Our major work in modeling is to rewrite the models of present devices under our mechanism, which includes nearly 50 device models and its related formulae. All the models can be seen in the attachments (PDF). The formulae can be divided into two parts:ones concerning only two parts, while others expressing the variation of the concentration of one central variable and all other linked factors. Each formula may get its distortions considering the multi-solutions whether those influencing factors exist, all of which are calculated and stored in our database. With the former ones our software can automatically draw the circuit graphs in design field, and the latter ones are widely used when users are making numerical simulation of the circuits. We also take into consideration that the devices are put together and users may need to add some extra relations between devices. As we stated before, we already have independent formulae systems for each device, so the software will recognize and put all the related equations together, then finding the combined solutions using SciPy. (More details about the recognition process, see the algorithm in Back-end page.) If users want to add their new relations to the circuits, they need to enter the accurate equations and parameters with their values and units in the form we required, so that the front end can add new lines to the circuit graph, and the back end will store the new equations if succeed, which is also a part of crowdsourcing in the software. Due to the limited time, we have not finish the function to show the specific properties of analytic solutions of those simultaneous ODE equations; we only give their numerical solutions but that is enough to forecast the possible trend of concentration of certain parts. Turn to the example page

Simulation Function

Here we briefly introduce the numerical simulation function in modeling field of our software. Below is a demo of the simulation of a given model, in which concentration-time curves of chosen parts are shown in the same graph. In this graph, CI, UVR8-TetR, GFP, TetR, YFP and UVB curves are drawn in the selected time period.

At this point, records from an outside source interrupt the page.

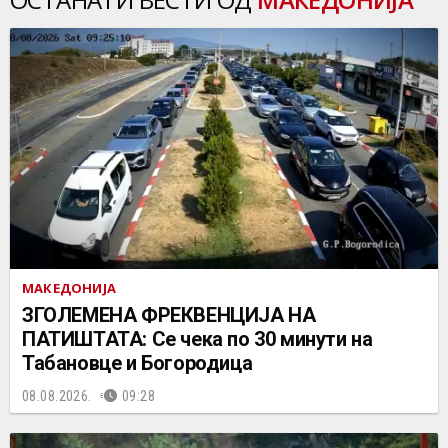
МАКЕДОНИЈА
ЗГОЛЕМЕНА ФРЕКВЕНЦИЈА НА
ПАТИШТАТА: Се чека по 30 минути на
Табановце и Богородица
08.08.2026.
09:28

In the same operating area, users can define the simulation time and initial quantities of the necessary variables in equations. If there is no inputs, all the conditions will be set as fixed values in the software.

Searching Function of Equations

Users can find all the possible equations now existing in the database through the searching function in design area, if it does have. The choosing buttons and answer demo are shown below:

Self-defined Function of Equations

In the design area users can add their self-defined equations, if there is no existing ones, which will be stored in the shared database so that all the users can invoke them. NOTE that the inputs should meet the requirements (rules) in the guidance of Help. Correspondingly, the circuit graph in design function will be updated along with the new relationship lines.